Gebärmuttertransplantation: Neue Hoffnung auf leibliche Kinder?
„Zwischen 60 und 80 Mädchen werden in Deutschland ohne Gebärmutter und Scheide geboren“, so Sabine Brucker, ärztliche Direktorin am Forschungsinstitut für Frauengesundheit des Universitätsklinikums Tübingen. Allein in Deutschland gibt es bis zu 8.000 Frauen, die von Geburt an keinen Uterus haben.
Diese Frauen haben das sogenannte Mayer-Rokitansky-Küster-Hauser-Syndrom (MRKHS). Sie werden kommen ohne Scheide und Gebärmutter auf die Welt. Schamlippen, Klitoris und Eierstöcke sind aber normal ausgebildet. Kinder können sie also keine bekommen. Auch Frauen, bei denen die Gebärmutter wegen einer Geburtskomplikation oder Krebserkrankung entnommen werden musste, haben beim Kinderwunsch eingeschränkte Optionen.
Diese Frauen „können biologisch kein eigenes Kind bekommen – hier in Deutschland“, erklärt Brucker in einer Pressekonferenz am 23. Mai 2019. Genetisch eigene Kinder könnten diese Frauen nur über eine Leihmutterschaft bekommen – die ist in Deutschland aber verboten.
Die erste Gebärmuttertransplantation in Deutschland
2016 gelang den Ärzten des Universitätsklinikums Tübingen, die erste Gebärmuttertransplantation in Deutschland erfolgreich durchzuführen. Die damals 23-jährige Empfängerin überstand die Operation ohne Komplikationen – eine Hoffnung für Frauen ohne Gebärmutter? Bis sich das zeigt, muss aber erst noch Zeit vergehen, in der die Gebärmutter verheilen und anwachsen muss. Außerdem muss die Frau erstmal ihre Periode bekommen, bevor an eine Schwangerschaft gedacht werden kann.
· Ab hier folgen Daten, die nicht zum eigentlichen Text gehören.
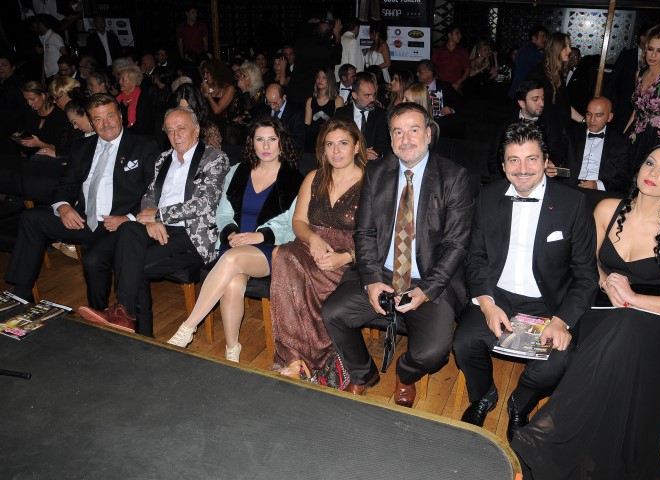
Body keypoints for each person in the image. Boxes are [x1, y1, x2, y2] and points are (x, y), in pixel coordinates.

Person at [512, 144, 660, 479]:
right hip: (602, 306)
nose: (654, 173)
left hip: (653, 322)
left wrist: (631, 298)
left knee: (626, 324)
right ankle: (559, 438)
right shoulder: (607, 209)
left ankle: (547, 435)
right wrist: (605, 282)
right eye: (650, 163)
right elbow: (587, 263)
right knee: (616, 328)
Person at [453, 120, 597, 440]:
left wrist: (561, 321)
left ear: (545, 161)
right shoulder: (488, 196)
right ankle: (484, 395)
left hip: (548, 303)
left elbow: (586, 275)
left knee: (557, 362)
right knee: (464, 343)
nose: (522, 169)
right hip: (498, 295)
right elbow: (475, 257)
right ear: (503, 164)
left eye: (531, 159)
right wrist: (487, 305)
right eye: (513, 160)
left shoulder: (573, 204)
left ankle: (520, 402)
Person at [323, 103, 474, 407]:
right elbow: (364, 232)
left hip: (430, 278)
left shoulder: (454, 177)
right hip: (383, 271)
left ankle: (405, 375)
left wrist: (427, 290)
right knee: (333, 313)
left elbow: (456, 245)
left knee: (432, 353)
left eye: (413, 130)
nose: (406, 140)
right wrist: (371, 280)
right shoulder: (376, 172)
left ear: (428, 134)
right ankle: (363, 373)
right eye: (398, 132)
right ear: (390, 138)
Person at [78, 107, 230, 337]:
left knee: (131, 262)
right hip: (157, 228)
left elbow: (204, 205)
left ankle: (136, 327)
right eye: (170, 130)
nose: (176, 135)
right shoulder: (163, 158)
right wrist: (150, 222)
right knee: (126, 232)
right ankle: (126, 319)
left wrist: (159, 215)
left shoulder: (214, 158)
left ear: (197, 129)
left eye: (181, 128)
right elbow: (148, 196)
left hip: (192, 235)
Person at [167, 117, 303, 360]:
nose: (266, 146)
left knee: (231, 259)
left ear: (282, 142)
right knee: (232, 284)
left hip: (270, 248)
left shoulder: (295, 180)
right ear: (252, 142)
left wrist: (260, 235)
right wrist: (230, 232)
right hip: (235, 243)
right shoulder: (237, 171)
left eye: (272, 139)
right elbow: (223, 212)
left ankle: (188, 327)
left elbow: (292, 225)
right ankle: (232, 350)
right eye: (260, 139)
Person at [4, 94, 157, 307]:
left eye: (110, 116)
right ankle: (21, 294)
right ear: (91, 123)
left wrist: (128, 218)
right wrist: (64, 207)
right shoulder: (83, 147)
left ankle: (98, 311)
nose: (106, 124)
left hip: (120, 225)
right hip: (84, 219)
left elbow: (155, 190)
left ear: (120, 116)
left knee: (93, 260)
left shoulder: (144, 145)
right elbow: (66, 184)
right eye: (98, 119)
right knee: (31, 218)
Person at [271, 117, 366, 378]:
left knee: (292, 266)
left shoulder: (371, 183)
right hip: (312, 247)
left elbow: (378, 237)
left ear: (357, 146)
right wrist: (312, 239)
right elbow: (299, 222)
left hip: (350, 257)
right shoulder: (314, 178)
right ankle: (293, 358)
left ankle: (317, 357)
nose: (336, 151)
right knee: (284, 255)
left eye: (343, 143)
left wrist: (345, 257)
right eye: (329, 144)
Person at [553, 96, 631, 205]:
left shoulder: (619, 141)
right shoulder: (571, 133)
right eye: (589, 114)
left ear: (609, 117)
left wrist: (597, 185)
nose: (592, 120)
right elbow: (557, 154)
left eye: (598, 115)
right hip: (571, 188)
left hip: (599, 194)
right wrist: (551, 164)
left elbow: (623, 178)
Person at [625, 24, 660, 168]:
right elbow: (637, 110)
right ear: (645, 48)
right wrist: (624, 134)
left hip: (657, 138)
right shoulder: (640, 74)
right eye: (650, 49)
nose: (653, 55)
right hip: (636, 135)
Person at [525, 32, 583, 167]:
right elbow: (528, 106)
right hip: (544, 137)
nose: (569, 50)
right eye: (566, 46)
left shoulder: (557, 74)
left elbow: (564, 105)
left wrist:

Das dauert laut den Experten der Frauenklinik Tübingen rund sechs Wochen.
Babyglück nach Transplantation
Am 23. Mai 2019 verkündet das Ärzteteam in einer Pressekonferenz die guten Nachricht: Die Frau, bei der Mitte Oktober 2016 transplantiert wurde, hat im Mai 2019 ein gesundes Baby zur Welt gebracht.
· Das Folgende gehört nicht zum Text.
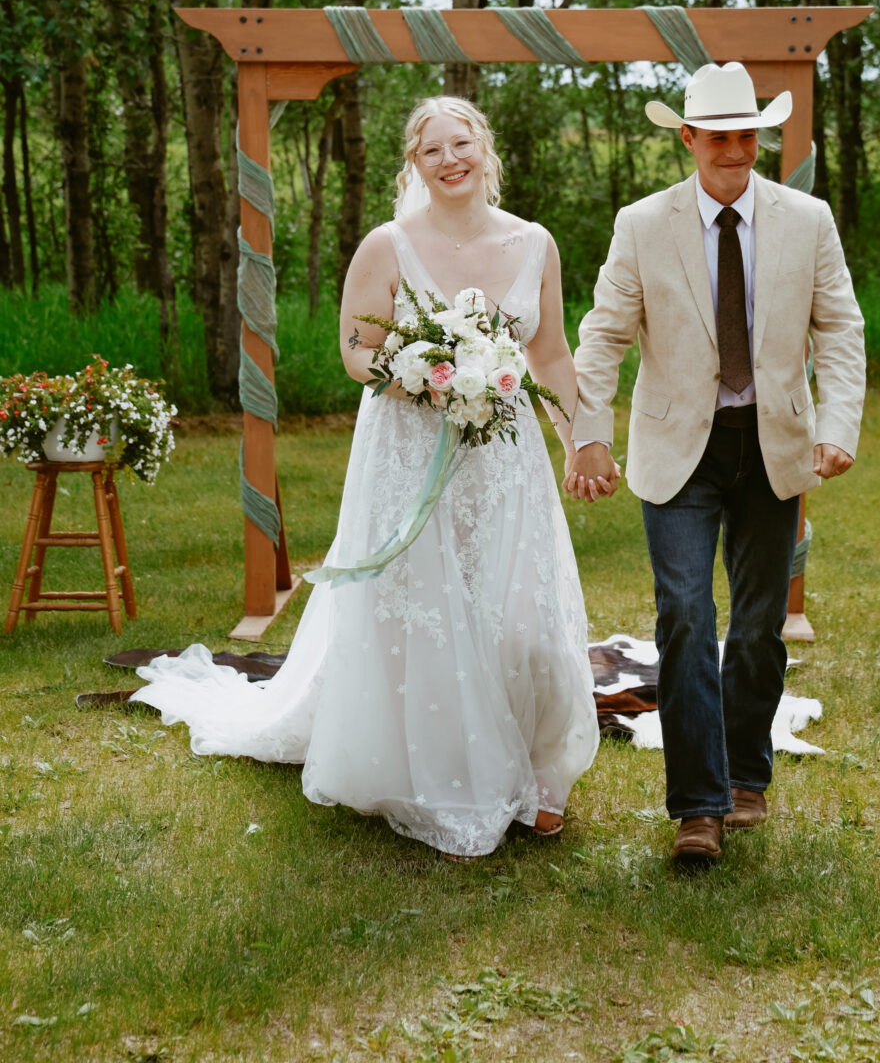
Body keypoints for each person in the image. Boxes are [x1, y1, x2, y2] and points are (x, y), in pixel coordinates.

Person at [133, 97, 598, 858]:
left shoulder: (533, 243)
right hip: (408, 452)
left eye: (461, 143)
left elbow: (547, 354)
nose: (450, 159)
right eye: (430, 150)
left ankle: (542, 769)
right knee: (424, 611)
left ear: (485, 149)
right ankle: (439, 767)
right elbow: (357, 351)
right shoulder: (387, 245)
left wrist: (581, 438)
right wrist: (422, 373)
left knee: (521, 610)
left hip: (502, 460)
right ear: (412, 166)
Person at [565, 61, 865, 869]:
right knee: (687, 616)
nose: (733, 150)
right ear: (688, 138)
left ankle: (745, 781)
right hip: (677, 450)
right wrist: (586, 431)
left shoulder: (806, 218)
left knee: (760, 625)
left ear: (756, 137)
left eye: (746, 135)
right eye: (718, 136)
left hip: (775, 444)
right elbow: (603, 335)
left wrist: (836, 424)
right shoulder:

Mitte 2018 wurde ihr laut einer Pressemeldung der Frauenklinik eine eigene, zuvor mit den Spermien des Ehemanns befruchtete, Eizelle eingesetzt. Die Schwangerschaft der jetzt 26-Jährigen verlief normal. In der 36. SSW kam durch einen Kaiserschnitt ein gesunder Junge zur Welt. 2,2 Kilo und 45 Zentimeter. „Unser sehnlichster Wunsch ist in Erfüllung gegangen“, so die frischgebackene Mutter.
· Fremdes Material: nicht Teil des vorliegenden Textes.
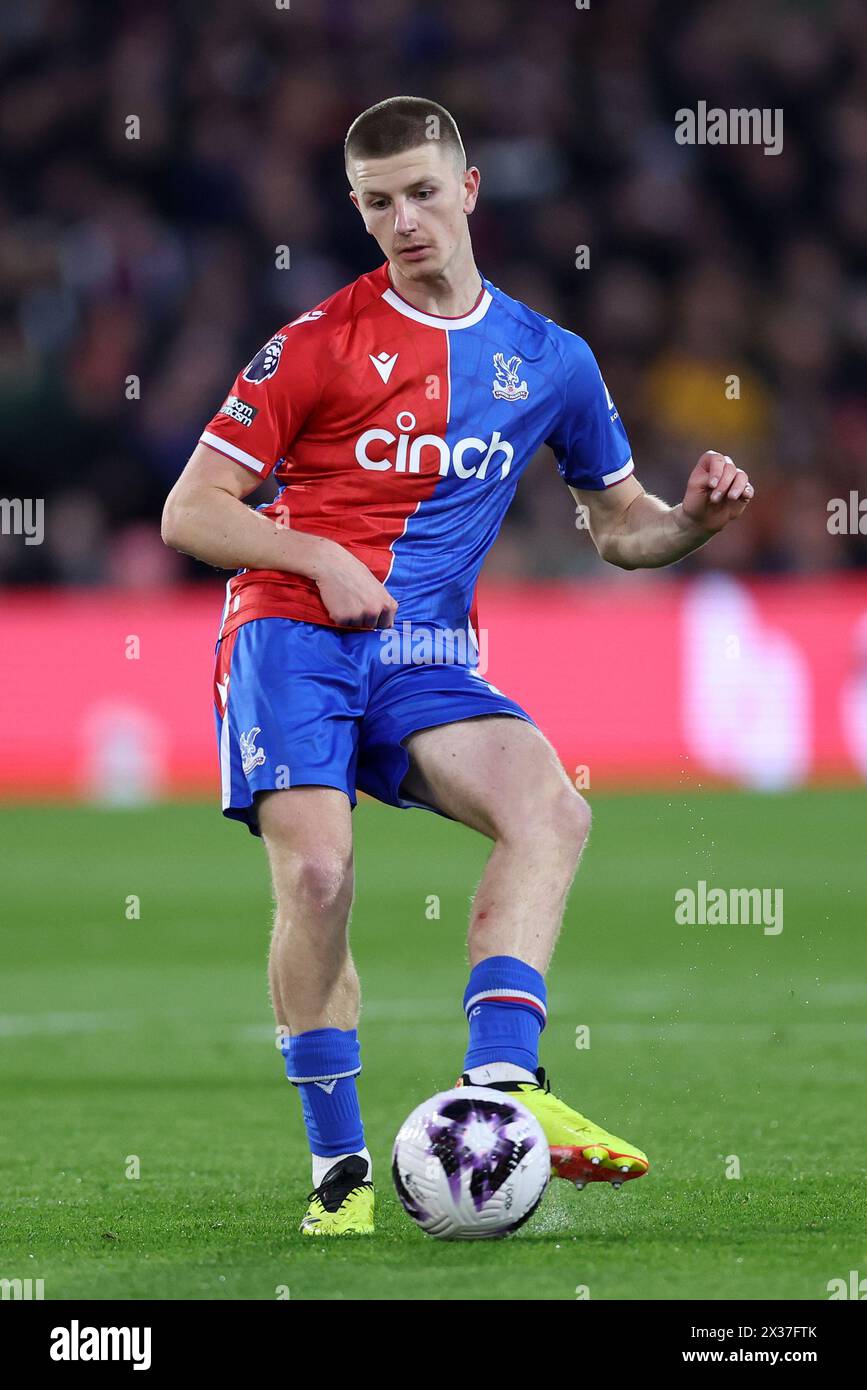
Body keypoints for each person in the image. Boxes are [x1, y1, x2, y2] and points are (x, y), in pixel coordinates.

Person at [161, 96, 754, 1235]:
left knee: (554, 810)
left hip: (425, 650)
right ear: (358, 210)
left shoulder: (551, 359)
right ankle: (340, 1175)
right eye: (378, 202)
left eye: (424, 193)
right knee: (322, 877)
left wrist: (690, 522)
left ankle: (500, 1086)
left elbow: (620, 525)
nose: (404, 220)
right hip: (291, 632)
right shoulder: (315, 343)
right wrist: (316, 555)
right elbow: (192, 510)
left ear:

Sie ist aber nicht allein mit ihrem neuen Familienglück. Auch eine zweiten Gebärmutter-Empfängerin hat durch die Transplantation schon im März ein gesundes Kind zur Welt gebracht.
Diese beiden Kinder sind die ersten Kinder in Deutschland, die nach einer Gebärmuttertransplantation geboren wurden – weltweit gibt es 17 Kinder.
So funktioniert die Transplantation
Die Gebärmuttertransplantation ist eine Lebendspende. Das heißt: das Organ wird einer lebenden Spenderin entnommen und der Empfängerin direkt eingesetzt. Laut dem Ärzteteam funktioniert die Organspende am besten mit einer Verwandten – also einer Schwester oder der Mutter. Bei den beiden Frauen war die Spenderin jeweils die Mutter.
Es ist laut den Experten nicht schlimm, wenn die Spenderin schon zwei bis drei Jahre in der Menopause ist. Innerhalb von sechs Wochen baut sich die Schleimhaut durch die Hormone der Empfängerin nämlich wieder auf. Die Spenderin muss nur schon einmal schwanger gewesen sein und einen normalen Schwangerschaftsverlauf gehabt haben.
Wie bei anderen Organspenden ist auch hier die Operation kompliziert. Die Ärzte müssen hier im Millimeterbereich arbeiten – eine echte Sisyphus-Aufgabe also.
Keine dauerhafte Transplantation
Laut Brucker sind zwei Schwangerschaften möglich. Die Gebärmuttertransplantation ist also keine dauerhafte Transplantation wie es in den meisten anderen Organen der Fall ist. Wenn die erste Schwangerschaft ohne Komplikationen verlaufen ist, steht einer zweiten nichts mehr im Weg. Danach wird die Gebärmutter wieder entnommen. So kann es später nicht noch zu Abstoßreaktionen kommen und die Frauen müssen keine Medikamente – sogenannte Immunsuppressiva – für das Transplantat einnehmen.